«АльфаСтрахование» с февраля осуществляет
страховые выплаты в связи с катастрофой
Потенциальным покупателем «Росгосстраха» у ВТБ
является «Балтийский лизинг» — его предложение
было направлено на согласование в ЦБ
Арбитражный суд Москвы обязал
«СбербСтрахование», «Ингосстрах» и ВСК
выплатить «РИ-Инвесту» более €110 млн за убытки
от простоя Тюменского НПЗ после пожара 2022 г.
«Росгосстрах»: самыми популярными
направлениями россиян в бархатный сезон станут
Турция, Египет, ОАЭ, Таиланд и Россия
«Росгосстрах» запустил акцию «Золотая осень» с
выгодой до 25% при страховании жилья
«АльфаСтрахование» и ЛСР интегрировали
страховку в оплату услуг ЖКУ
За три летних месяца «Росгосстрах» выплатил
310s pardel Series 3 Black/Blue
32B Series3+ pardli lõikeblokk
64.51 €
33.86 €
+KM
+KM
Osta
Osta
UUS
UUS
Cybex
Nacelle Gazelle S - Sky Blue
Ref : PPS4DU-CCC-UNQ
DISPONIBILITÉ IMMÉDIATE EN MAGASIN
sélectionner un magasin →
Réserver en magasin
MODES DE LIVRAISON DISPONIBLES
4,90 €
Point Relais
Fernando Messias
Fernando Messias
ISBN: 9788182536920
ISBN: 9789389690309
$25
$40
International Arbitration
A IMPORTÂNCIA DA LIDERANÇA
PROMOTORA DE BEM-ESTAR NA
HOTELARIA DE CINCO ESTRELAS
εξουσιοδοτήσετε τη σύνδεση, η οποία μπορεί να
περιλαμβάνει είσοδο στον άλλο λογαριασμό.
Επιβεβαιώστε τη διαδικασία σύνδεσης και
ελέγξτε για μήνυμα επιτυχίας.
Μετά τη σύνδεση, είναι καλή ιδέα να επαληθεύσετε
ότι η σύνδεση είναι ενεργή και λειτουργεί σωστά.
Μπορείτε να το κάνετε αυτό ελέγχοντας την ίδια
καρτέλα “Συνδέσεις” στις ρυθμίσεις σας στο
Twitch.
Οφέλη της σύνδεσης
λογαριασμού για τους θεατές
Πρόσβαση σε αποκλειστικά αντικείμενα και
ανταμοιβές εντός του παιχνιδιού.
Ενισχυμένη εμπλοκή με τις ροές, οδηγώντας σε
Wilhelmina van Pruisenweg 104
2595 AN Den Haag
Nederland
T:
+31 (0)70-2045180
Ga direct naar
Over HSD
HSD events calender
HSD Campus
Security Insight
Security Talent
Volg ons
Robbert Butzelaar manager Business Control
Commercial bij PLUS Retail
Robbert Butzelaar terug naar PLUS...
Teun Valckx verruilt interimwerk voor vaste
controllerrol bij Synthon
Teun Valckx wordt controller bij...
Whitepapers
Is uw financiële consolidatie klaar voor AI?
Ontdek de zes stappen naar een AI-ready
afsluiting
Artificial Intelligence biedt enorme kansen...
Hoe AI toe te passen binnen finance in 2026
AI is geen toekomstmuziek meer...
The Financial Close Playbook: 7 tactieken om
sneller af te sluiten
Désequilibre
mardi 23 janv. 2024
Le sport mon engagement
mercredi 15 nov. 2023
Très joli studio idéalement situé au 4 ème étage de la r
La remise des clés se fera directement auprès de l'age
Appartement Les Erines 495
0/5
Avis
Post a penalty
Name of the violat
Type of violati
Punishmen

# # #

=== Instructions to follow ===
Reproduce every line of the records above word for word, keeping the original order.

=== Answer section ===
«АльфаСтрахование» с февраля осуществляет
страховые выплаты в связи с катастрофой
Потенциальным покупателем «Росгосстраха» у ВТБ
является «Балтийский лизинг» — его предложение
было направлено на согласование в ЦБ
Арбитражный суд Москвы обязал
«СбербСтрахование», «Ингосстрах» и ВСК
выплатить «РИ-Инвесту» более €110 млн за убытки
от простоя Тюменского НПЗ после пожара 2022 г.
«Росгосстрах»: самыми популярными
направлениями россиян в бархатный сезон станут
Турция, Египет, ОАЭ, Таиланд и Россия
«Росгосстрах» запустил акцию «Золотая осень» с
выгодой до 25% при страховании жилья
«АльфаСтрахование» и ЛСР интегрировали
страховку в оплату услуг ЖКУ
За три летних месяца «Росгосстрах» выплатил
310s pardel Series 3 Black/Blue
32B Series3+ pardli lõikeblokk
64.51 €
33.86 €
+KM
+KM
Osta
Osta
UUS
UUS
Cybex
Nacelle Gazelle S - Sky Blue
Ref : PPS4DU-CCC-UNQ
DISPONIBILITÉ IMMÉDIATE EN MAGASIN
sélectionner un magasin →
Réserver en magasin
MODES DE LIVRAISON DISPONIBLES
4,90 €
Point Relais
Fernando Messias
Fernando Messias
ISBN: 9788182536920
ISBN: 9789389690309
$25
$40
International Arbitration
A IMPORTÂNCIA DA LIDERANÇA
PROMOTORA DE BEM-ESTAR NA
HOTELARIA DE CINCO ESTRELAS
εξουσιοδοτήσετε τη σύνδεση, η οποία μπορεί να
περιλαμβάνει είσοδο στον άλλο λογαριασμό.
Επιβεβαιώστε τη διαδικασία σύνδεσης και
ελέγξτε για μήνυμα επιτυχίας.
Μετά τη σύνδεση, είναι καλή ιδέα να επαληθεύσετε
ότι η σύνδεση είναι ενεργή και λειτουργεί σωστά.
Μπορείτε να το κάνετε αυτό ελέγχοντας την ίδια
καρτέλα “Συνδέσεις” στις ρυθμίσεις σας στο
Twitch.
Οφέλη της σύνδεσης
λογαριασμού για τους θεατές
Πρόσβαση σε αποκλειστικά αντικείμενα και
ανταμοιβές εντός του παιχνιδιού.
Ενισχυμένη εμπλοκή με τις ροές, οδηγώντας σε
Wilhelmina van Pruisenweg 104
2595 AN Den Haag
Nederland
T:
+31 (0)70-2045180
Ga direct naar
Over HSD
HSD events calender
HSD Campus
Security Insight
Security Talent
Volg ons
Robbert Butzelaar manager Business Control
Commercial bij PLUS Retail
Robbert Butzelaar terug naar PLUS...
Teun Valckx verruilt interimwerk voor vaste
controllerrol bij Synthon
Teun Valckx wordt controller bij...
Whitepapers
Is uw financiële consolidatie klaar voor AI?
Ontdek de zes stappen naar een AI-ready
afsluiting
Artificial Intelligence biedt enorme kansen...
Hoe AI toe te passen binnen finance in 2026
AI is geen toekomstmuziek meer...
The Financial Close Playbook: 7 tactieken om
sneller af te sluiten
Désequilibre
mardi 23 janv. 2024
Le sport mon engagement
mercredi 15 nov. 2023
Très joli studio idéalement situé au 4 ème étage de la r
La remise des clés se fera directement auprès de l'age
Appartement Les Erines 495
0/5
Avis
Post a penalty
Name of the violat
Type of violati
Punishmen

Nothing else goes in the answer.